At the same time, most AI systems also still need to get better at understanding the intent of a question and how that relates to individuals’ previous questions about something, as well as their current state of mind and personality.
That brings up another question, though. Many of these machine learning models that are in use right now are inherently biased because of the data with which they were trained. That often means that a given model will work great for you if you’re a white male but then fails black women, for example. “First of all, I think that there’s two sides to that equation. One is, there may be aggregate bias to this data and we have to be sensitive to that and force ourselves to consider data that broadens the cultural and demographic aspects of the people it represents,” said High. “The flip side of that, though, is that you actually want aggregate bias in these kind of systems over personal bias.”
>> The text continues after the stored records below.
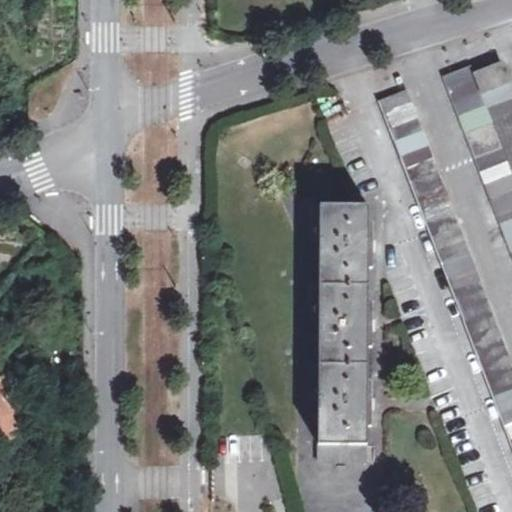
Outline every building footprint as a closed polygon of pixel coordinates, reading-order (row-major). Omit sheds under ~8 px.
[(483,93),(510,82),(502,64),(476,73),(483,93)] [(483,93),(476,73),(471,65),(443,75),(511,250),(511,88),(510,82),(483,93)] [(381,107),(511,447),(511,359),(408,90),(379,101),(381,107)] [(319,206),(316,445),(347,445),(347,461),(366,461),(366,407),(367,329),(367,248),(368,207),(319,206)] [(0,451),(23,446),(13,413),(10,413),(2,382),(4,381),(0,366),(0,451)] [(316,460),(347,461),(347,445),(316,445),(316,460)]
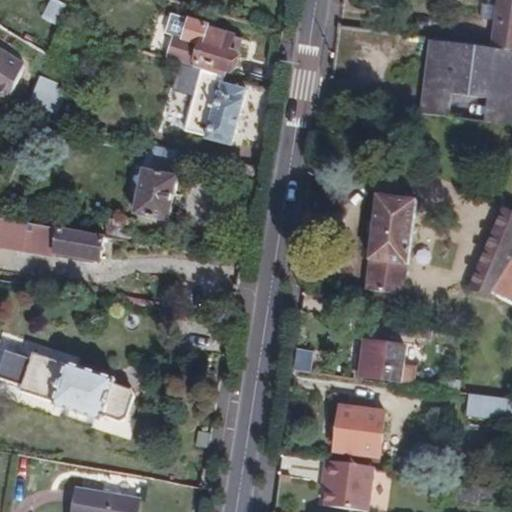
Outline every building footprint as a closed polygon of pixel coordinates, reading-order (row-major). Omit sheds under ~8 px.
[(57,26),(67,6),(55,0),(51,0),(43,19),(57,26)] [(511,0),(499,0),(498,7),(496,21),(492,50),(511,52),(511,0)] [(496,21),(498,7),(483,5),(481,19),(496,21)] [(197,20),(190,39),(181,36),(173,61),(204,70),(231,78),(234,69),(239,71),(249,38),(214,27),(215,25),(197,20)] [(29,114),(58,121),(64,105),(58,103),(65,87),(59,85),(60,82),(56,80),(71,43),(59,37),(53,53),(29,114)] [(458,45),(433,42),(426,92),(453,95),(489,99),(511,102),(511,52),(492,50),(458,45)] [(0,96),(13,104),(31,61),(0,43),(0,96)] [(235,147),(251,85),(231,78),(204,70),(187,132),(211,138),(211,141),(235,147)] [(58,103),(64,105),(70,89),(65,87),(58,103)] [(426,92),(422,118),(450,121),(453,95),(426,92)] [(185,130),(195,98),(177,93),(167,124),(185,130)] [(511,102),(489,99),(484,126),(511,129),(511,102)] [(173,222),(188,152),(153,144),(139,215),(173,222)] [(226,178),(258,185),(260,169),(229,162),(226,178)] [(407,298),(408,283),(419,200),(379,195),(367,289),(388,292),(387,300),(406,302),(407,298)] [(511,264),(511,262),(511,215),(504,211),(467,292),(491,295),(511,264)] [(34,249),(58,253),(62,229),(2,218),(0,230),(36,239),(34,249)] [(103,261),(107,237),(62,229),(58,253),(103,261)] [(511,299),(511,264),(491,295),(509,304),(511,299)] [(415,283),(408,283),(407,298),(413,299),(415,283)] [(402,381),(406,347),(363,341),(358,376),(402,381)] [(51,387),(103,396),(104,391),(122,394),(127,391),(130,376),(126,370),(108,367),(109,361),(59,352),(58,355),(22,349),(21,355),(0,350),(0,370),(18,374),(19,378),(52,384),(51,387)] [(511,402),(472,397),(470,418),(511,424),(511,402)] [(336,453),(384,460),(391,416),(368,413),(369,405),(357,403),(356,410),(343,409),(336,453)] [(368,511),(375,468),(326,462),(324,486),(328,486),(325,507),(364,511),(368,511)] [(75,511),(140,511),(143,499),(80,488),(75,511)]
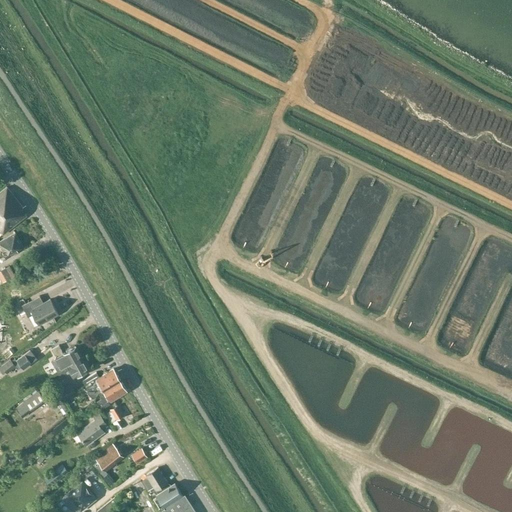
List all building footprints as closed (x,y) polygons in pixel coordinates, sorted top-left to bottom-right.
[(0,192),(0,230),(3,234),(27,215),(21,209),(23,207),(7,187),(0,192)] [(15,232),(0,240),(0,247),(6,258),(24,248),(15,232)] [(0,275),(4,286),(10,284),(6,273),(0,275)] [(29,301),(22,305),(28,316),(33,314),(39,324),(58,314),(50,299),(43,302),(33,308),(29,301)] [(66,364),(67,366),(82,358),(76,346),(63,353),(59,345),(52,349),(56,358),(59,356),(64,365),(66,364)] [(61,379),(71,373),(74,378),(89,370),(82,358),(67,366),(68,367),(58,372),(61,379)] [(7,373),(16,366),(10,359),(1,365),(7,373)] [(96,372),(82,380),(85,386),(92,396),(94,398),(98,393),(98,392),(120,379),(113,368),(99,377),(96,372)] [(102,399),(97,401),(101,408),(110,403),(108,401),(126,390),(120,379),(98,392),(98,393),(102,399)] [(64,397),(75,391),(70,384),(60,391),(64,397)] [(30,409),(44,399),(38,390),(24,401),(30,409)] [(116,420),(123,416),(117,405),(110,410),(116,420)] [(102,428),(107,424),(99,413),(93,417),(95,419),(77,432),(86,445),(104,431),(102,428)] [(105,470),(123,456),(112,443),(99,454),(96,458),(105,470)] [(144,444),(134,450),(139,459),(150,453),(144,444)] [(69,471),(63,464),(54,471),(60,478),(69,471)] [(148,476),(141,480),(147,490),(149,489),(151,491),(155,488),(157,491),(158,493),(156,494),(164,506),(166,505),(184,493),(179,485),(172,489),(165,478),(159,467),(150,473),(147,475),(148,476)] [(67,495),(62,498),(73,511),(76,511),(79,510),(80,511),(96,498),(82,481),(66,494),(67,495)] [(165,509),(159,511),(196,511),(191,505),(192,504),(185,493),(184,493),(166,505),(164,506),(165,509)]
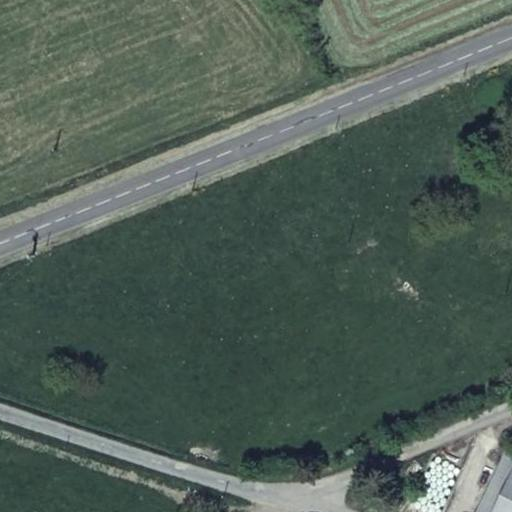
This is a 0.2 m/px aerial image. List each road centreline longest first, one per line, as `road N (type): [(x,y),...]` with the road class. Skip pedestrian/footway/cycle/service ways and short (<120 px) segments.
road 1 (secondary): [(511,38),(0,246)]
road 2 (unclassified): [(0,417),(274,495),(339,494),(511,412)]
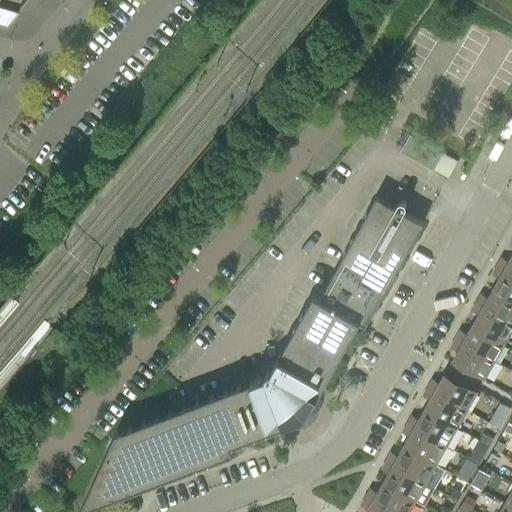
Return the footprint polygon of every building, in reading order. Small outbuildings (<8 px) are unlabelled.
[(433,170),(447,178),(457,160),(443,152),(433,170)] [(81,508),(233,451),(230,444),(305,416),(359,321),(365,324),(423,221),(376,195),(319,297),(313,293),(270,369),(264,374),(265,374),(115,431),(80,508),(81,508)] [(496,264),(511,273),(511,262),(501,256),(496,264)] [(497,289),(511,297),(511,273),(496,264),(491,273),(502,279),(497,289)] [(475,301),(511,321),(511,297),(497,289),(491,299),(480,293),(475,301)] [(476,326),(504,342),(511,328),(511,321),(475,301),(471,309),(482,316),(476,326)] [(455,338),(494,360),(504,342),(476,326),(470,335),(459,329),(455,338)] [(494,360),(455,338),(450,346),(461,352),(455,363),(483,379),(494,360)] [(427,386),(466,409),(477,390),(449,374),(443,384),(432,378),(427,386)] [(466,409),(427,386),(422,395),(433,401),(428,411),(456,427),(466,409)] [(456,427),(428,411),(422,421),(411,414),(406,423),(445,445),(456,427)] [(407,447),(435,463),(445,445),(406,423),(401,431),(412,438),(407,447)] [(386,459),(425,482),(435,463),(407,447),(401,457),(390,451),(386,459)] [(381,468),(392,474),(386,484),(414,500),(424,505),(434,487),(425,482),(386,459),(381,468)] [(365,496),(393,511),(407,511),(414,500),(386,484),(381,494),(370,487),(365,496)] [(393,511),(365,496),(360,504),(371,511),(370,511),(393,511)] [(511,511),(511,507),(504,503),(498,511),(511,511)]
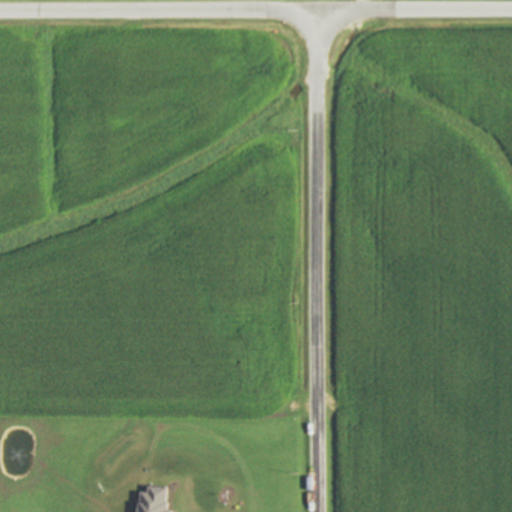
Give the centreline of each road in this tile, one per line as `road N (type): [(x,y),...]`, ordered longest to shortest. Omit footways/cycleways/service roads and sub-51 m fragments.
road 1 (residential): [(0,12),(511,10)]
road 2 (residential): [(319,511),(323,12)]
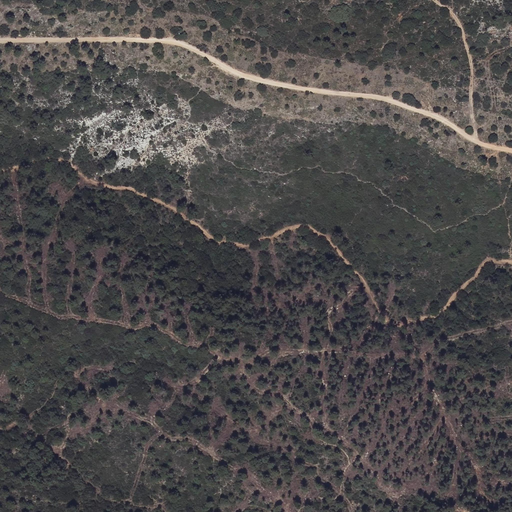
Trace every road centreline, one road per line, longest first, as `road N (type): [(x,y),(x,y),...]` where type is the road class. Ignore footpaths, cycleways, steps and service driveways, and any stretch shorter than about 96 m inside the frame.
road 1 (track): [(511,151),(384,97),(258,79),(171,40),(0,40)]
road 2 (track): [(435,0),(461,24),(477,142)]
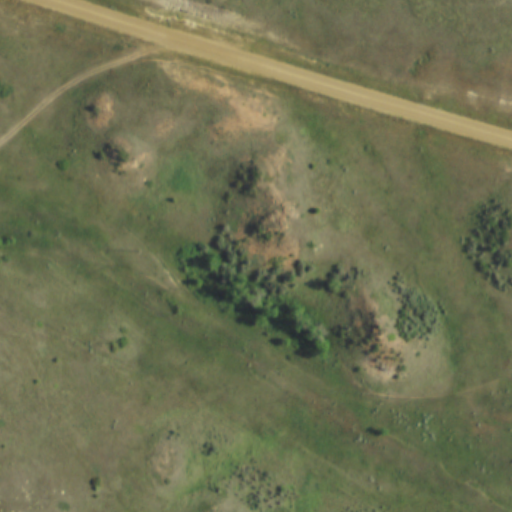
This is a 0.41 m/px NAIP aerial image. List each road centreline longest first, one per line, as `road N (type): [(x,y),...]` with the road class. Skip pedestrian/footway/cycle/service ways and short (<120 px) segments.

As an example, High cited work IBM did with the Sloan Kettering Cancer Center. IBM and the hospital trained a model based on the work of some of the best cancer surgeons. “But Sloan Kettering has a particular philosophy about how to do medicine. So that philosophy is embodied in their biases. It’s their institutional biases, it’s their brand. […] And any system that is going to be used outside of Sloan Kettering needs to carry that same philosophy forward.”
“A big part of making sure that these things are biased in the right way is both making sure that you have the right people submitting for and who these people are representative of — of the broader culture.” That’s a discussion that High says now regularly comes up with IBM’s clients, too, which is a positive sign in an industry that still often ignores these kind of topics.